A ação pede que uma delação não possa servir sozinha como base para medidas cautelares, denúncias ou condenações.

  1. Direito de defesa mais amplo

O texto questiona situações em que o delatado não teria tempo adequado para se manifestar ou quando existiriam dúvidas sobre a voluntariedade do acordo. Isso mexe diretamente no valor probatório das delações, que são um dos principais instrumentos em investigações de crimes financeiros e organizações criminosas.

  1. Limite aos benefícios negociados

A ação pede que o STF deixe claro que os benefícios dados aos delatores precisam ficar estritamente dentro do que a lei permite – o que pode reduzir a margem de negociação do Ministério Público.

  1. Direito de contestar acordos

O processo também questiona cláusulas comuns que impedem o delator ou terceiros afetados de recorrer da homologação dos acordos. A tese é que esse tipo de restrição deve ser considerado inválido.

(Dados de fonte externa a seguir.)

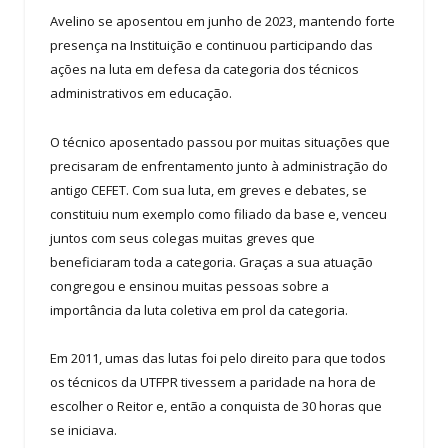
Avelino se aposentou em junho de 2023, mantendo forte
presença na Instituição e continuou participando das
ações na luta em defesa da categoria dos técnicos
administrativos em educação.
O técnico aposentado passou por muitas situações que
precisaram de enfrentamento junto à administração do
antigo CEFET. Com sua luta, em greves e debates, se
constituiu num exemplo como filiado da base e, venceu
juntos com seus colegas muitas greves que
beneficiaram toda a categoria. Graças a sua atuação
congregou e ensinou muitas pessoas sobre a
importância da luta coletiva em prol da categoria.
Em 2011, umas das lutas foi pelo direito para que todos
os técnicos da UTFPR tivessem a paridade na hora de
escolher o Reitor e, então a conquista de 30 horas que
se iniciava.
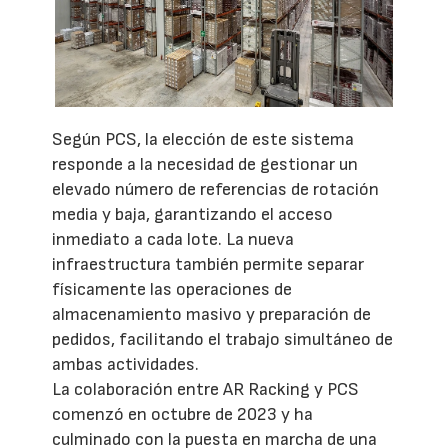
Según PCS, la elección de este sistema
responde a la necesidad de gestionar un
elevado número de referencias de rotación
media y baja, garantizando el acceso
inmediato a cada lote. La nueva
infraestructura también permite separar
físicamente las operaciones de
almacenamiento masivo y preparación de
pedidos, facilitando el trabajo simultáneo de
ambas actividades.
La colaboración entre AR Racking y PCS
comenzó en octubre de 2023 y ha
culminado con la puesta en marcha de una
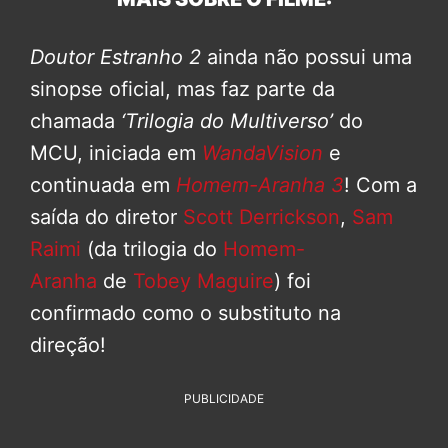
Doutor Estranho 2
ainda não possui uma
sinopse oficial, mas faz parte da
chamada
‘Trilogia do Multiverso’
do
MCU, iniciada em
WandaVision
e
continuada em
Homem-Aranha 3
! Com a
saída do diretor
Scott Derrickson
,
Sam
Raimi
(da trilogia do
Homem-
Aranha
de
Tobey Maguire
) foi
confirmado como o substituto na
direção!
PUBLICIDADE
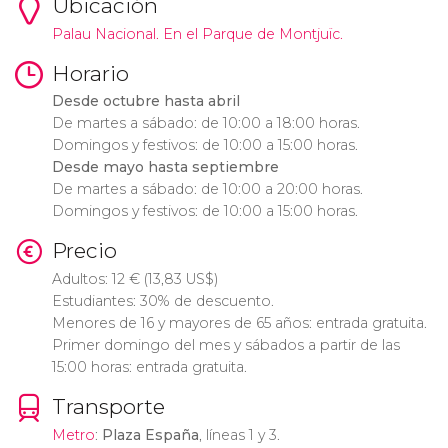
Ubicación
Palau Nacional. En el Parque de Montjuïc.
Horario
Desde octubre hasta abril
De martes a sábado: de 10:00 a 18:00 horas.
Domingos y festivos: de 10:00 a 15:00 horas.
Desde mayo hasta septiembre
De martes a sábado: de 10:00 a 20:00 horas.
Domingos y festivos: de 10:00 a 15:00 horas.
Precio
Adultos: 12
€
(13,83
US$
)
Estudiantes: 30% de descuento.
Menores de 16 y mayores de 65 años: entrada gratuita.
Primer domingo del mes y sábados a partir de las
15:00 horas: entrada gratuita.
Transporte
Metro
:
Plaza España
, líneas 1 y 3.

  1. Prisão pode contaminar a delação

Outro ponto sensível: a ação pede que dúvidas sobre a legalidade da prisão do delator possam afetar a validade do acordo. O argumento é que a colaboração só pode existir se for voluntária.

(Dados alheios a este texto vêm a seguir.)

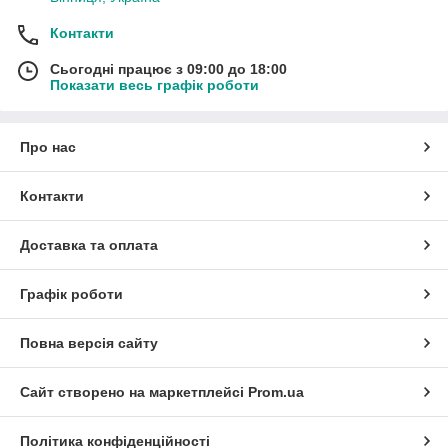
Контакти
Сьогодні працює з 09:00 до 18:00
Показати весь графік роботи
Про нас
Контакти
Доставка та оплата
Графік роботи
Повна версія сайту
Сайт створено на маркетплейсі
Prom.ua
Політика конфіденційності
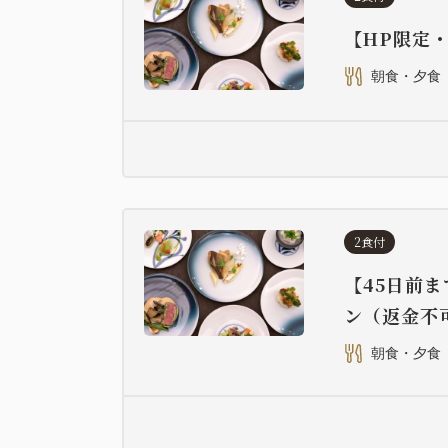
【HP限定
朝食・夕食
2食付
【45日前
ン（返金不
朝食・夕食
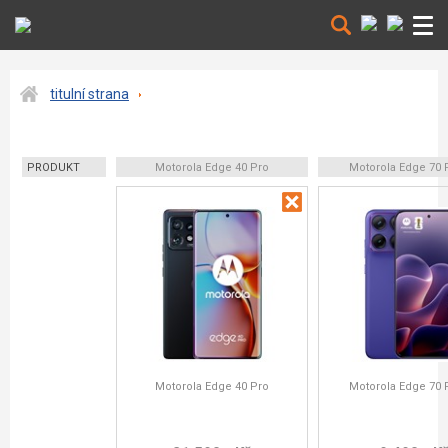
titulní strana
PRODUKT
Motorola Edge 40 Pro
Motorola Edge 70 
Motorola Edge 40 Pro
Motorola Edge 70 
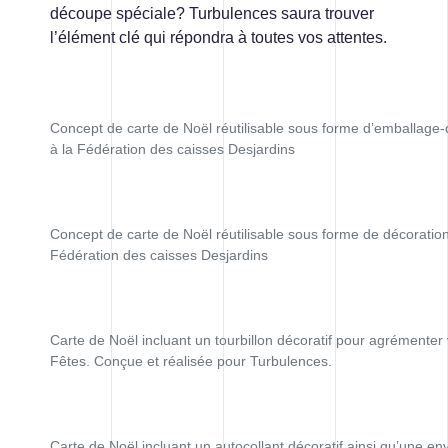
découpe spéciale? Turbulences saura trouver
CONTACT
l’élément clé qui répondra à toutes vos attentes.
Facebook
Instagram
LinkedIn
Vimeo
Youtube
418 688-2588
Concept de carte de Noël réutilisable sous forme d’emballag
426, rue Victoria
à la Fédération des caisses Desjardins
Québec (Québec) G1K 5C2
Canada
Concept de carte de Noël réutilisable sous forme de décoratio
Fédération des caisses Desjardins
Carte de Noël incluant un tourbillon décoratif pour agrémenter
Fêtes. Conçue et réalisée pour Turbulences.
Carte de Noël incluant un autocollant décoratif ainsi qu’une e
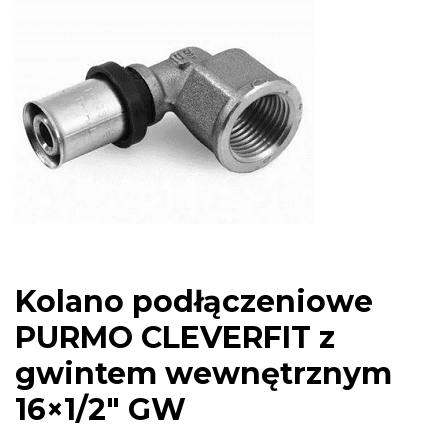
Kolano podłączeniowe
PURMO CLEVERFIT z
gwintem wewnętrznym
16×1/2″ GW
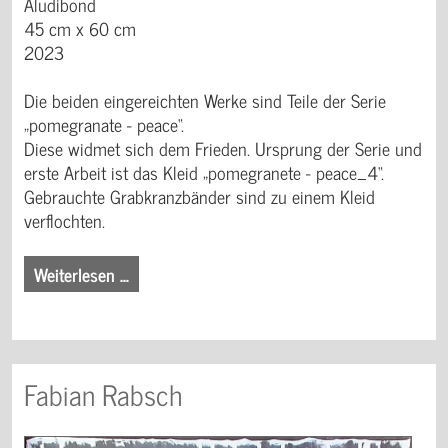
Aludibond
45 cm x 60 cm
2023
Die beiden eingereichten Werke sind Teile der Serie
„pomegranate - peace“.
Diese widmet sich dem Frieden. Ursprung der Serie und
erste Arbeit ist das Kleid „pomegranete - peace_4“.
Gebrauchte Grabkranzbänder sind zu einem Kleid
verflochten.
Weiterlesen …
Fabian Rabsch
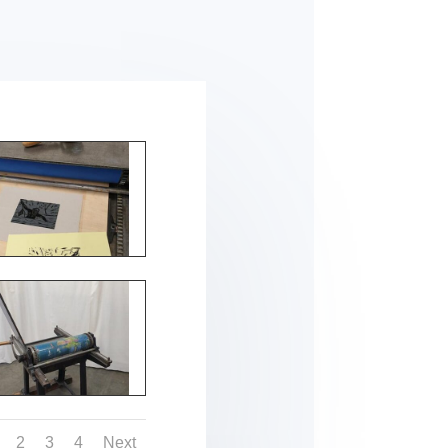
2
3
4
Next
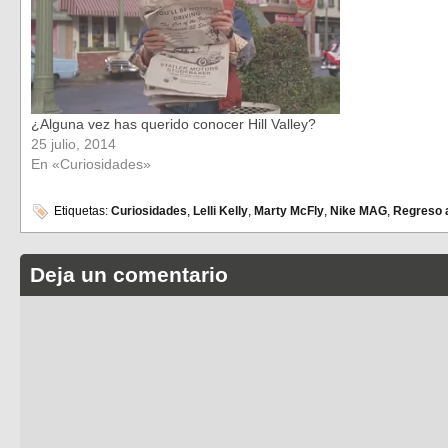
¿Alguna vez has querido conocer Hill Valley?
25 julio, 2014
En «Curiosidades»
Etiquetas:
Curiosidades
,
Lelli Kelly
,
Marty McFly
,
Nike MAG
,
Regreso a
Deja un comentario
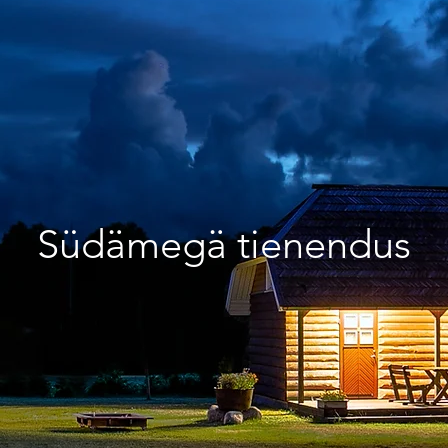
Südämegä tienendus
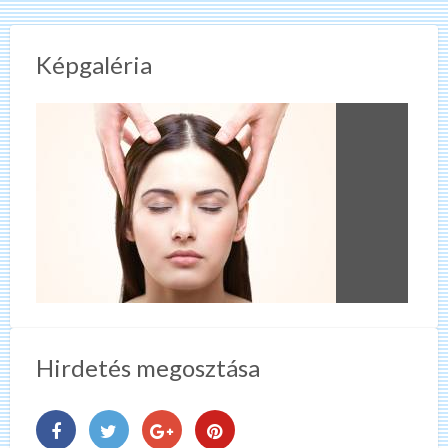
Képgaléria
Hirdetés megosztása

Ponto que é sensível para grandes investigações recentes – inclusive no caso Master. Vale lembrar que Daniel Vorcaro só passou a considerar uma delação depois de ser preso em um presídio de segurança máxima.

  1. Delação não é prova

A ação reforça um entendimento técnico, mas com efeito prático importante: delação é meio de obtenção de prova, não prova em si. Isso fortalece a tese de que a palavra do delator sempre precisa ser confirmada por elementos independentes.

  1. Proibição de benefícios indiretos

Há ainda um pedido para que o STF deixe claro que não podem existir vantagens econômicas indiretas ou benefícios fora da legislação. Esse ponto pode limitar modelos mais flexíveis de negociação que surgiram em grandes operações.

Até aqui, estamos no campo jurídico. Mas é impossível ignorar o contexto político, que tem um problema de timing. Está ficando cada vez mais difícil defender que as movimentações de Alexandre de Moraes desde o início do escândalo do Banco Master não são de quem tem culpa no cartório. Não dá para fingir que os fatos existem em compartimentos isolados.

O ministro não responde a nenhum questionamento há meses. Não se explica. Não contextualiza. O próprio presidente Lula disse publicamente que sugeriu que Moraes se declarasse impedido em casos relacionados ao tema. O que aconteceu depois? Nada. Silêncio.

Se Moraes não percebeu que tirar essa ação da gaveta exatamente agora produziria suspeitas, então ele está completamente desconectado do ambiente político e institucional do país. O que seria impossível para qualquer brasileiro minimamente informado, quiçá o ministro envolvido nas polêmicas em questão. Polêmicas que podem configurar crimes. E se ele percebeu – e mesmo assim decidiu seguir adiante – se tratou de uma escolha. Ao que tudo indica, essa opção é a mais plausível.